Unable to compare with V8-v4.4.9.1 as /vagrant/v8js/v8js_v8.cc:68:5: error: 'InitializeExternalStartupData' is not a member of 'v8::V8' error. Will try latest version (similar to you) to see if this was introduced in later version.

stesie commented 8 years ago

so I was curious enough now to give it a try on my own ...

I've picked https://github.com/reactjs/react-php-v8js/tree/master/example and did some performance measurements, see this chart:

chart

I've tried with two different V8 versions with snapshots disabled and the 5.0.104 from yesterday with snapshots enabled. Once just with the "out of the box" snapshot and one with react included (excluding app components; which is just a table component in the example's case)

Stuff to learn from that

//var GLOBAL_MOUNT_POINT_MAX = Math.pow(2, 53);
var counter = 4906291055034368; // hard-coded random number FTW

var ServerReactRootIndex = {
  createReactRootIndex: function () {
    return counter ++;
    //return Math.ceil(Math.random() * GLOBAL_MOUNT_POINT_MAX);
  }
};

So it looks really promising :-)

stesie commented 8 years ago

http://v8project.blogspot.de/2015/09/custom-startup-snapshots.html

virgofx commented 8 years ago

The custom snapshots results look very amazing. Are the timings you provided in milliseconds as well? I'm still trying to get the snapshot pull to compile locally, once I do I'll compare as well against my baseline snapshot test above.

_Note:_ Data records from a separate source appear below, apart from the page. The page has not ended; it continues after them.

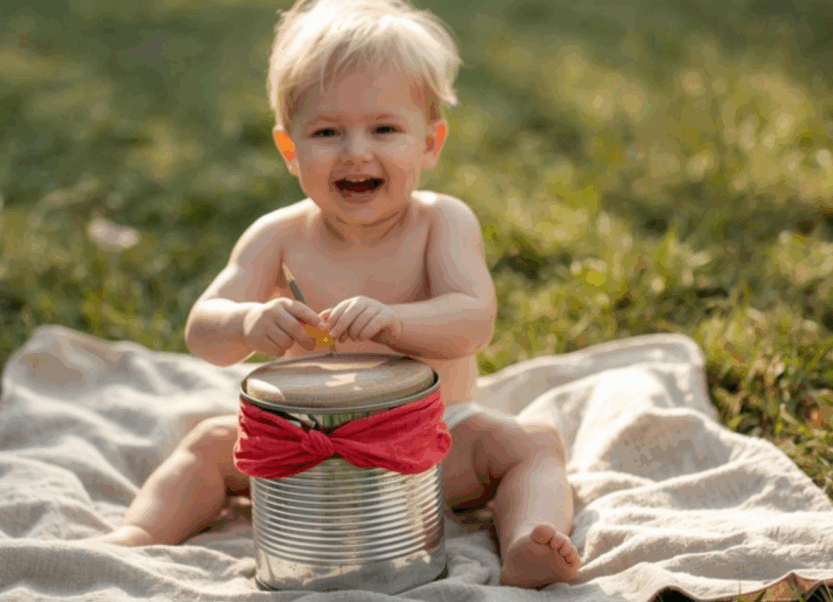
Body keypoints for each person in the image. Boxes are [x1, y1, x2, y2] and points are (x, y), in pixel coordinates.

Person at [91, 0, 580, 588]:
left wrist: (394, 322)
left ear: (429, 144)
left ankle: (529, 541)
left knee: (529, 444)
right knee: (209, 444)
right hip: (302, 455)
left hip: (426, 452)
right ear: (290, 149)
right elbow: (204, 328)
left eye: (384, 128)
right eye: (327, 132)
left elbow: (473, 319)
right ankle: (136, 536)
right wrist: (247, 324)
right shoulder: (279, 235)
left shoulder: (440, 223)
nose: (355, 152)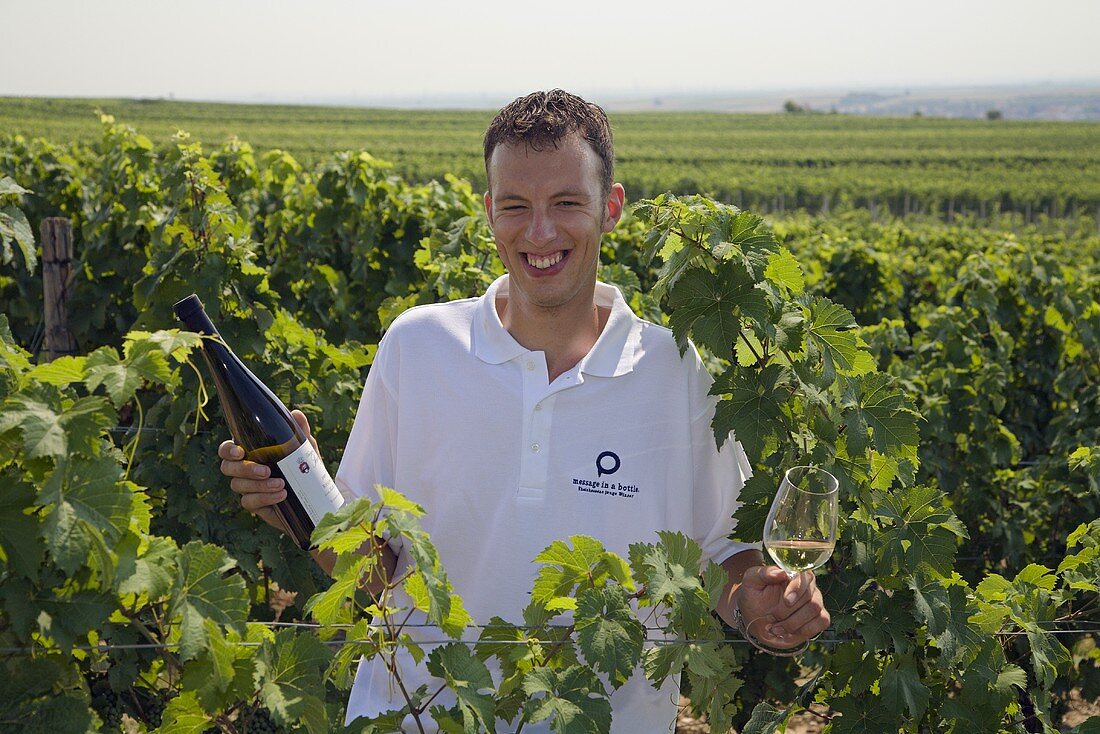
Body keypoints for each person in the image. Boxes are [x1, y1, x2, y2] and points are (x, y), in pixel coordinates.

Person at [219, 90, 830, 732]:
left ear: (610, 208)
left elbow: (724, 562)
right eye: (516, 207)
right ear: (489, 213)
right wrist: (297, 506)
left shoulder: (678, 375)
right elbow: (374, 569)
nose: (539, 233)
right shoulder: (417, 349)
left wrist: (763, 607)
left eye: (566, 203)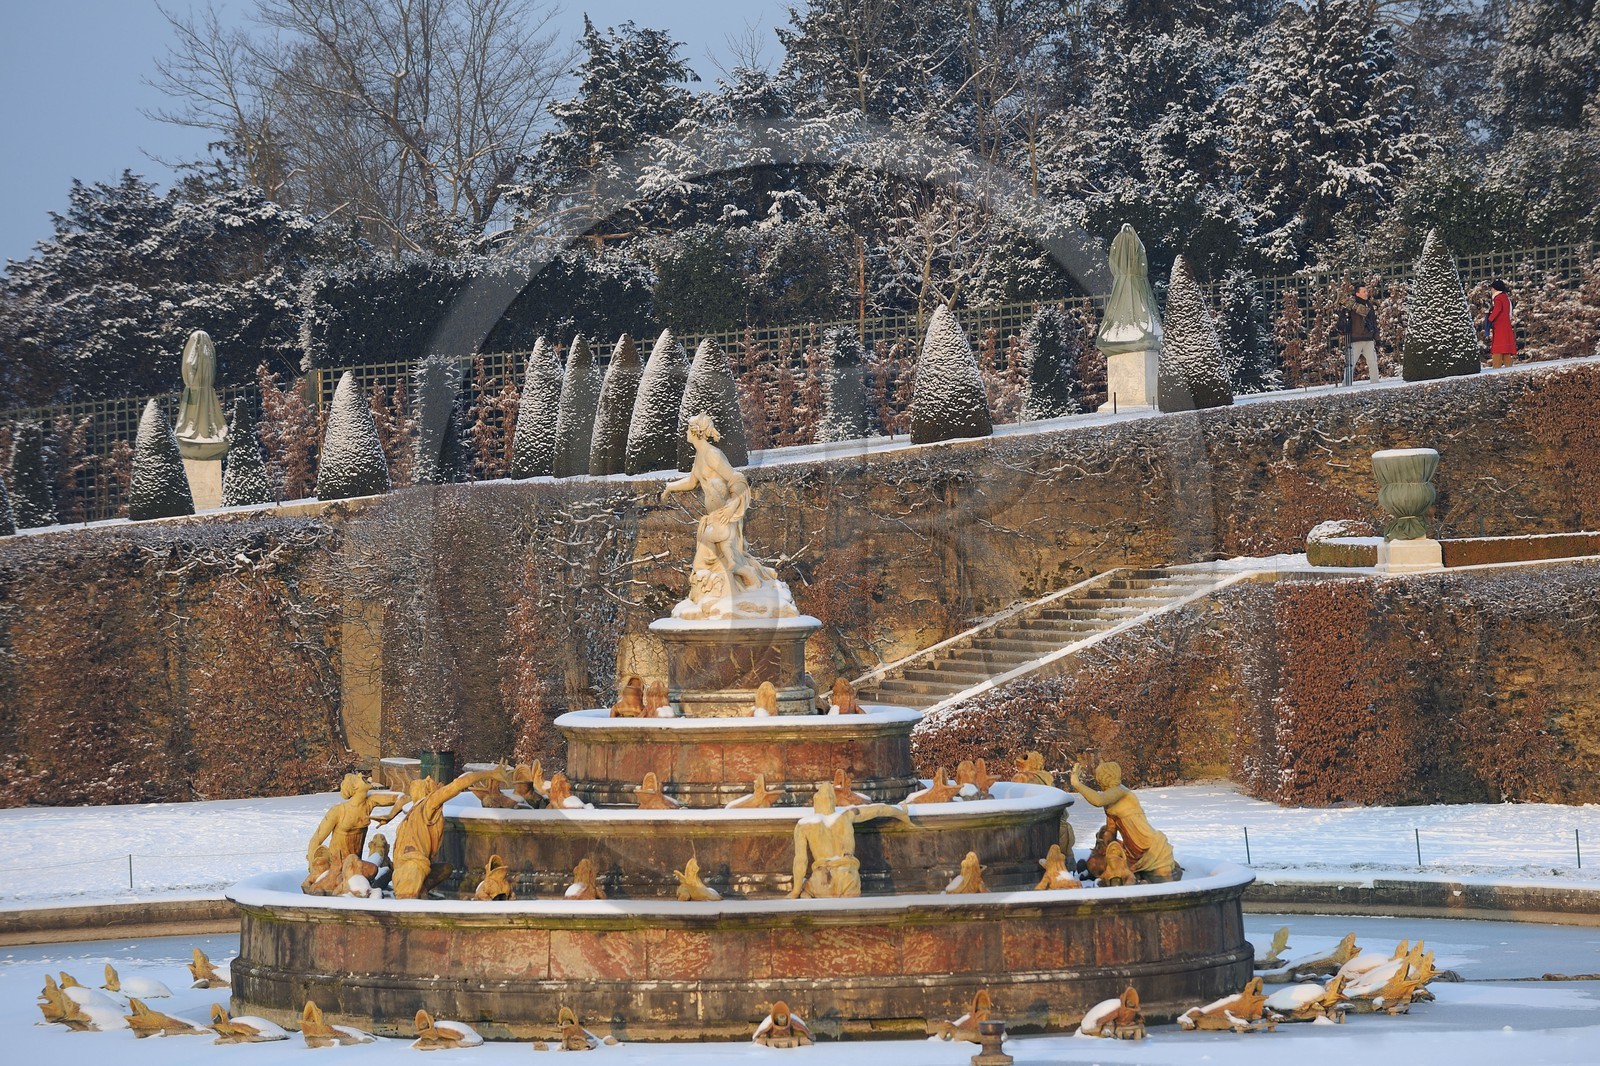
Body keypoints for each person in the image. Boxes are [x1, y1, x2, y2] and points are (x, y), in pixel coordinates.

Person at [1338, 283, 1381, 386]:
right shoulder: (1350, 306)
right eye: (1364, 291)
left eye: (1366, 291)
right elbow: (1343, 322)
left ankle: (1375, 384)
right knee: (1350, 364)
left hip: (1368, 338)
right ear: (1357, 293)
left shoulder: (1368, 305)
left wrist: (1377, 337)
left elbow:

stesie commented 8 years ago

yeah right, those are milliseconds too. The values themselves are averages over 100 samples each.

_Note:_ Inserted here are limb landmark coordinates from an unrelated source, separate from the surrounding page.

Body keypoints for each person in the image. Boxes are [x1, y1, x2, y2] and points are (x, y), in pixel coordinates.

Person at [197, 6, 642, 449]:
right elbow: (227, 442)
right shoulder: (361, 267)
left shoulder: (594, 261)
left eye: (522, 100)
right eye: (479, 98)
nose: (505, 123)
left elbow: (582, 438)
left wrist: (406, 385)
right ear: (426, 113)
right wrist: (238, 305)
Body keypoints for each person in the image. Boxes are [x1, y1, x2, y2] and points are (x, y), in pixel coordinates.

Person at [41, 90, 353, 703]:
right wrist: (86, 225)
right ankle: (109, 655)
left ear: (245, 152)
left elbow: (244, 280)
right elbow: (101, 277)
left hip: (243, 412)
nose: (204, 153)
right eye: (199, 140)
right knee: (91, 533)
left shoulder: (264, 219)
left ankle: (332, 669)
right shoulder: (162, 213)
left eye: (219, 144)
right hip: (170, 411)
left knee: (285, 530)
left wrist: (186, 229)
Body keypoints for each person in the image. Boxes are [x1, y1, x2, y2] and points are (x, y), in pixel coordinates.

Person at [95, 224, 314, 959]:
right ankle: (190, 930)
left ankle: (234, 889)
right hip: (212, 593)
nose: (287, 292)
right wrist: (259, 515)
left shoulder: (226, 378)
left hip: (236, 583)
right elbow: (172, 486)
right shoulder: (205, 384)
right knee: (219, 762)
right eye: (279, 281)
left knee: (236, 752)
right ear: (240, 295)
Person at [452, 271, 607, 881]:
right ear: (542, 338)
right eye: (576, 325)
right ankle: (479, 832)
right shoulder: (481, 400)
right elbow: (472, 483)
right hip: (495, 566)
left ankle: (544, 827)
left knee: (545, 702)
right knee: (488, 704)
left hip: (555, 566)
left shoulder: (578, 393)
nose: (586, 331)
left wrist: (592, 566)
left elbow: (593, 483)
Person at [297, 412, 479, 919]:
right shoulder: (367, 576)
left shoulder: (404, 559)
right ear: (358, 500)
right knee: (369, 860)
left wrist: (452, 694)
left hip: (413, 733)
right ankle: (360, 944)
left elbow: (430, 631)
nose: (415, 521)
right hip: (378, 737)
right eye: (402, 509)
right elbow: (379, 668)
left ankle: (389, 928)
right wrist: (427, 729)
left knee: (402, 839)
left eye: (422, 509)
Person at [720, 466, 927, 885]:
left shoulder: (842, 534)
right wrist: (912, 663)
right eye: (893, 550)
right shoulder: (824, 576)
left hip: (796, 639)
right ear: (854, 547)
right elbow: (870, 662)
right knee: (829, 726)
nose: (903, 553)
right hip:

virgofx commented 8 years ago

TIMING RESULTS

4.4.9.1 - With Snapshot

Using default snapshot and loading React library + application via executeString()

Construct: 1.8561 ms
Execute Library Code: 53.4339 ms
Execute Component #1: 8.0600 ms
Execute Component #2: 1.0581 ms
Execute Component #3: 0.3939 ms
Execute Component #4: 0.4709 ms

Total: ~ 65.2 ms

5.0.104 - With Snapshot, V8JS-PR #207

Using mksnapshot with React (Modified - Removal of Math.randoms()), ReactServer, + Application

Construct: 5.1351 ms
// Library Code + App code [Unminified] inside snapshot ^
Execute Component #1: 13.8218 ms
Execute Component #2: 1.5359 ms
Execute Component #3: 1.2491 ms
Execute Component #4: 1.7309 ms

Total: ~ 23.35 ms

Construct: 6.5620 ms
// Library Code + App code [Mininified] inside snapshot ^
Execute Component #1: 9.7649 ms
Execute Component #2: 0.7520 ms
Execute Component #3: 0.5841 ms
Execute Component #4: 0.5529 ms

Total: ~ 18.03 ms

Woot Woot ✔

virgofx commented 8 years ago

@stesie Thanks for the fabulous work integrating snapshot support and removing the 4.4.x snapshot dependency! Using V8 with V8JS is now highly optimized for large library/applications :+1:

stesie commented 8 years ago

you're welcome! And thanks to you, @virgofx, as well, for debating, testing and pushing me forward :) I'll release 0.5.0 after supper and upload it to PECL.

Would you like to set the phpv8-stubs stuff up? I'd create a account under phpv8 org then and grant you member rights on that one then.

stesie commented 8 years ago
virgofx commented 8 years ago

Yes, I can handle that, feel free to create repo and grant me rights. I'll do everything up to current and once you tag 5.0 , then I'll update stubs accordingly.

stesie commented 8 years ago

@virgofx just created the repo and granted you the rights (don't know whether Github sends mail notifications, probably yes ...)

aftabnaveed commented 6 years ago

Although this issue is old and closed I just wanted to add my two cents here. With nginx -> spawn FPM/handle request/return response/close the V8Js is re-initialized with each request. But thanks to the ReactPHP and PHP-PM https://github.com/php-pm/php-pm it is now possible to keep the application and therefore V8JS in memory for subsequent requests. This, in my opinion, will eliminate the V8JS initialization altogether. I yet have to try this but I am optimistic about the conclusion. @stesie do you think it would be a better idea to keep the V8JS in memory for a long period of time? I am hoping there are no memory leaks.

virgofx commented 6 years ago

This approach is similar to making the extension persistent within FPM -- which can be done at the extension level without requiring any other php-pm ... making it faster ... which would be the way to do it. Similar to how the new mongo PHP extension keeps connections persistent.

stesie commented 6 years ago

@aftabnaveed if you use php-v8js on php-fpm it does not reinitialize V8 on each and every request. What indeed is created on every request (and any subsequent call to new V8Js actually) is a so-called isolate. This is the de-facto sandbox you get with JavaScript and sharing it from request to request wouldn't make much sense (as otherwise subsequent requests might see data that previous executions have left in global JavaScript environment)